But what did these ideals look like in practice? Were they applied to the entirety of the average citizen's apartment? Not exactly, since how could they ever afford it if even items made of straw were subject to a special luxury tax. But if they possessed at the very least a tablecloth or a rug with the Cepelia label, then, according to the brand’s policy, as well as the state authorities, they would surely be a person of good taste.
In their M2 (the name given to one-bedroom apartments in the communist period), the exemplary citizen of the People’s Republic of Poland would have had wooden furniture made by Józef Kulony from Zakopane. Or at least a set of wicker furniture. Maybe chairs and armchairs from the Kurpie region, stuffed with hay – or at least covered with the traditional pasiak striped pattern. A table – either in the Podhale or Silesia regional style – decorated with a Kaszuby-stitch embroidered cloth. Under the table: a rug made using the double-warp technique, mastered by the renowned Eleonora Plutyńska. As for the walls: decorated with tapestries designed by the Gałkowskis.
Cepelia fabrics were known across the globe, and before becoming an internationally renowned artist, Magdalena Abakanowicz was also one of their weavers, no doubt influencing some of her later works.
Other trendy Cepelia objects included ceramic works by Krzysztof Henisz and Bronisław Wolanin (because they were made with incredible skill), rugs by Maria Bujakowa (because they were richly patterned), wooden toys (because they were unique), and straw matts (...because they were cheap).
Representational interiors of state institutions were decorated with more grandeur. Among the memorable significant interiors in Warsaw were those of the Palace of Culture and Science, the State Council, the Sejm parliament building, and the National Philharmonic. Other locations which called for some extravagant solutions were the window displays of Cepelia stores, and the House of Folk Art in the Old Town Square – a must-see destination for any visitor of the capital. As Orynżyna commented:
No respected foreigner would leave Poland without a wycinanka paper cutout, or some folk embroidery.

* _Challenge A_: Do these statements agree with the passage on Cepelia? Answer yes or no for each, quoting the deciding words of the passage: (i) Magdalena Abakanowicz was a Cepelia weaver before she became an internationally renowned artist. (ii) Items made of straw were exempt from the luxury tax. (iii) Maria Bujakowa's rugs were trendy because they were cheap.
* _Challenge B_: Can you resume the passage on Cepelia folk art, writing what comes after its final sentence?
The data that follows is separate material, unrelated to the passage on Cepelia.

* _Data lines_:
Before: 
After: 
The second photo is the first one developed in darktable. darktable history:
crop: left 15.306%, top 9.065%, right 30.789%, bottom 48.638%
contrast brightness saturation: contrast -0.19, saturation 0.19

---

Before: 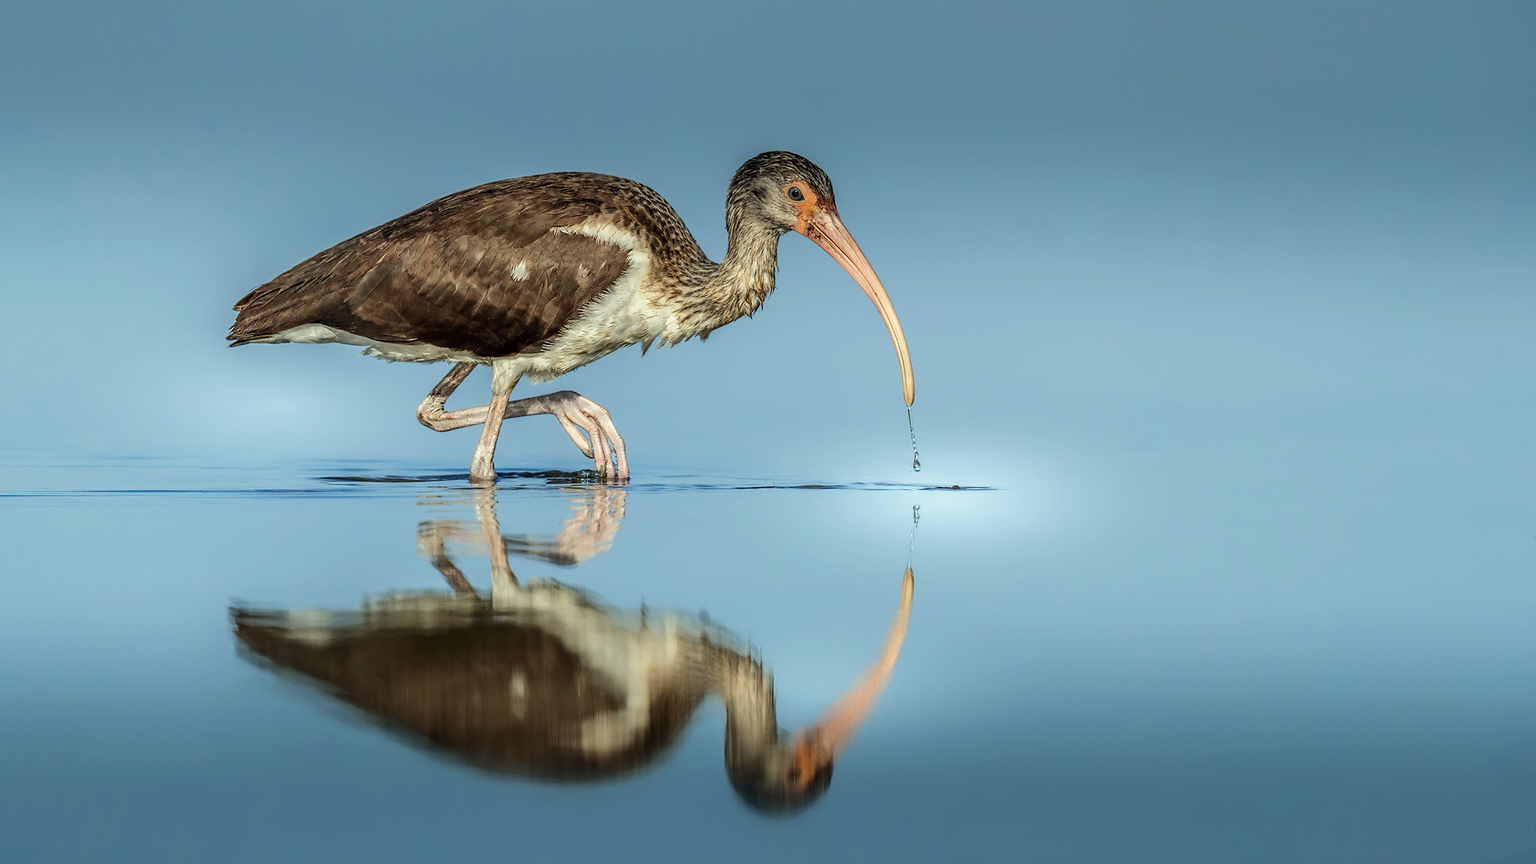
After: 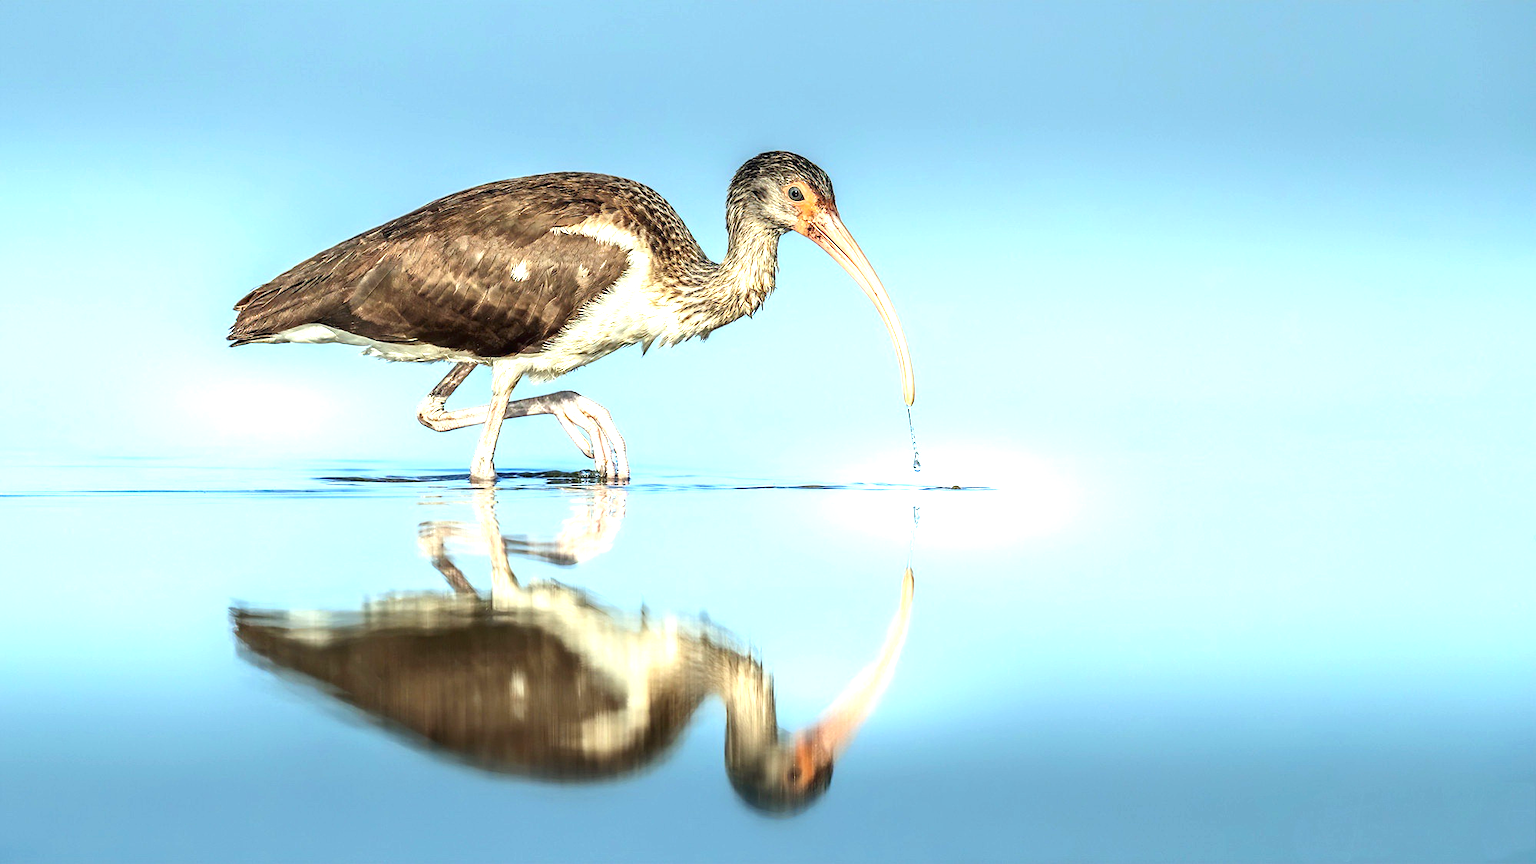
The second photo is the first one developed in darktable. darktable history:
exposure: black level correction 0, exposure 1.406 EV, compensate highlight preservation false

* _Expected answer A_:
(i) Yes: "before becoming an internationally renowned artist, Magdalena Abakanowicz was also one of their weavers"
(ii) No: "even items made of straw were subject to a special luxury tax"
(iii) No: "rugs by Maria Bujakowa (because they were richly patterned)"

* _Expected answer B_:
Americans take off their hats
In Poland, Cepelia was a monopolist brand. Abroad, it obviously faced considerable competition, but it fared respectably. Wicker items were Poland's top-selling export product. In 1951, they comprised of almost 90% of all exported goods. Tapestries and rugs followed, with wooden accessories and furniture falling ever so slightly behind. Other winning items included leather goods, amber accessories, ceramics, embroidery and lace. The list of buyers was long, with considerable interest from England, France and the Netherlands, the United States and Latin American countries, as well as Australia. The endless demand for Polish handicrafts and legal trade regulations forced Cepelia to work with intermediaries, which didn’t always fall in line with the institution’s policies. Ultimately, a separate foreign trade company was established, which finally led to the opening of the first shop abroad Brussels in 1958. In her diary, Janina Orynżyna wrote:
The Belgian finance minister congratulated the Polish ambassador for decorating the capital with such a beautiful shop, and Queen Elizabeth, fond of Chopin's homeland, visited the shop with her retinue.
The zapaski woolen aprons disappeared from the shelves of 10 Charles Rogier Place in a flash (readily adapted as ladies’ smart evening attire), together with the Zakopane łyżniki spoon-holders, straw and wicker bowls, and Podhale pottery that had been displayed on rugs from Sokółka. The first financial report was received with undisputed satisfaction. But unfortunately, it was short-lived.
Two years later, another shop from the flagship brand opened on Fifth Avenue in New York City. The stock was similar to the Belgian store, and the press described the service as 'courtly'. The sculptor Antoni Kamiński wrote about the official opening:
There was a crowd. The New York Times published a very good account of the opening. The shop is considered one of the best ones in New York, its items regarded as excellent. Not many Poles visit, but high-society American citizens are abundant. They are warmhearted, and express their unsolicited thanks, clearly grateful that finally, there is a shop which is so different and yet so good. The atmosphere is grand, making even the Americans speak softly, which rarely ever happens. Men take their hats off.
Similarly positive opinions were expressed by customers of the five other Cepelia shops in Europe, and across the United States. Unfortunately, these compliments didn’t go hand in hand with profit. Soon, the shops closed down. The work with local ex-pats and the numerous exhibitions they put on in various cultural venues across the world resulted in the positive reception of Polish culture, but not in financial gain. Anyhow, money was never Cepelia’s goal.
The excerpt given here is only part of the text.